Ancient Egyptians mummified countless African ibises so that these birds could be sacrificed to their god Thoth.
Ancient Egyptians caught millions of wild ibises for sacrifice
Throughout the history of homo sapiens our species has been highly adept at altering the environment to suit its wants and needs. Creatures large and small have often ended up facing the consequences.
From South America to Australia the first human settlers helped drive megafauna extinct. People hunted several large animals into extinction for their meat, fur and other body parts. Yet we’ve also been taking a toll on wild animals for a physically less pressing need: our religious beliefs.
A case in point: African ibises in Ancient Egypt. The birds were deemed sacred because of their association with the Egyptian god Thoth. Yet that association was hardly to the birds’ actual benefit. Ancient Egyptians mummified countless African sacred ibises so that these birds could be sacrificed to Thoth, the god of magic and wisdom who was depicted with an ibis’s head.
For a new study aimed at finding out how the millions of ibises that ended up in Egyptian tombs were obtained, Sally Wasef of Griffith University in Australia and her colleagues collected DNA from 40 mummified sacred ibises from six Egyptian catacombs dating to around 2,500 years ago. They then compared the genetic results with DNA taken from 26 sacred ibises (Threskiornis aethiopicus) from current populations of the species across Africa.
What the scientists found was that the mummified birds that were studied “show a high level of genetic variation comparable to that identified in modern African populations, contrary to the suggestion in ancient hieroglyphics (or ancient writings) of centralized industrial scale farming of sacrificial birds.”
It has long been believed that migratory wild ibises were domesticated so they could be used as sacrificial objects in regular rituals. Egyptian catacombs are packed with the mummified remains of ibises. Between around 664BC and 250AD, the birds were routinely sacrificed to Thoth and they were also often mummified so that they could be interned in tombs.
“In ancient sites across Egypt, these mummified birds are stacked floor to ceiling along kilometers of catacombs, totaling many millions of birds,” a statement on the study explains. “But how the Egyptians got access to so many birds has been a mystery; some ancient texts indicate that long-term farming and domestication may have been employed.”
This is where their research has yielded an interesting insight. The high genetic diversity among specimens taken from catacombs indicate that the birds had been caught from the wild by ancient Egyptians. If the birds had been domesticated and farmed on an industrial scale, their genetic diversity would have been reduced owing to inevitable interbreeding.
The most probable scenario according to their findings, the researchers note, “is that local Sacred Ibis were tended in the natural habitats or small, localised farms. If they were deliberately farmed, it is likely that this would have been for only short time periods (perhaps a single season), before being sacrificed and entombed.”

DATA FOR ANALYSIS:

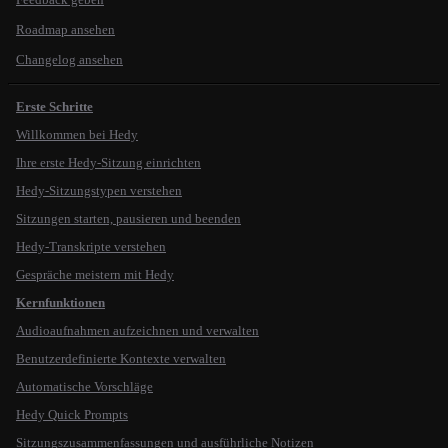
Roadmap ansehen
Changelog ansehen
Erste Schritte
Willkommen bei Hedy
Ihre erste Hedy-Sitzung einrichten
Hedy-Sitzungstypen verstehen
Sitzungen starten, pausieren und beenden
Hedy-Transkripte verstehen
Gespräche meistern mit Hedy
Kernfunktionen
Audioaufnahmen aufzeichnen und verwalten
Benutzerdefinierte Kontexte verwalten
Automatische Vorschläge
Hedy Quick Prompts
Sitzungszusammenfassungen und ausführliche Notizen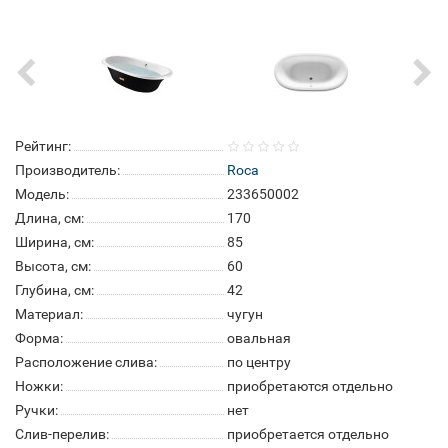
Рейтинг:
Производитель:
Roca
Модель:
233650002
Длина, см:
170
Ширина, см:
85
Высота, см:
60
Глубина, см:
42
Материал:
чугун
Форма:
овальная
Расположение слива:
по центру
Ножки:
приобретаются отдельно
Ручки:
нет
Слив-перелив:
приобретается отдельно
==
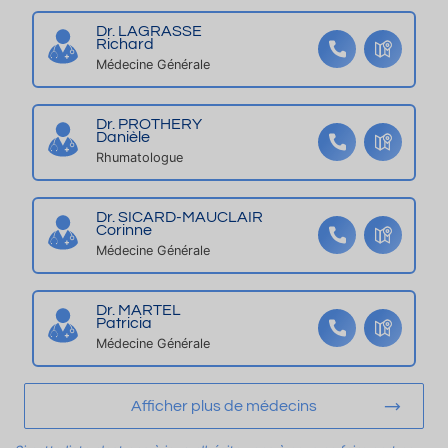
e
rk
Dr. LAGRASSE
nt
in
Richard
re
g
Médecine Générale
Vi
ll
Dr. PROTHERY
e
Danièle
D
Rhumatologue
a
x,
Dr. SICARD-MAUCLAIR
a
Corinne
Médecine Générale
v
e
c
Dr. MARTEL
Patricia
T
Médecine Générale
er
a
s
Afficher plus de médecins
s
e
---
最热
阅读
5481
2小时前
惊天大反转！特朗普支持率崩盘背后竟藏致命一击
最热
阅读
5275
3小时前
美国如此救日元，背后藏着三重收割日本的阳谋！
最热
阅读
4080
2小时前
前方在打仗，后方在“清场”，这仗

TASK: From the article on ibis mummies, copy word for word the part that opens with the words containing "It has long" and closes with "interned in tombs.". Nothing in the listing matters here.

EXPECTED ANSWER:
It has long been believed that migratory wild ibises were domesticated so they could be used as sacrificial objects in regular rituals. Egyptian catacombs are packed with the mummified remains of ibises. Between around 664BC and 250AD, the birds were routinely sacrificed to Thoth and they were also often mummified so that they could be interned in tombs.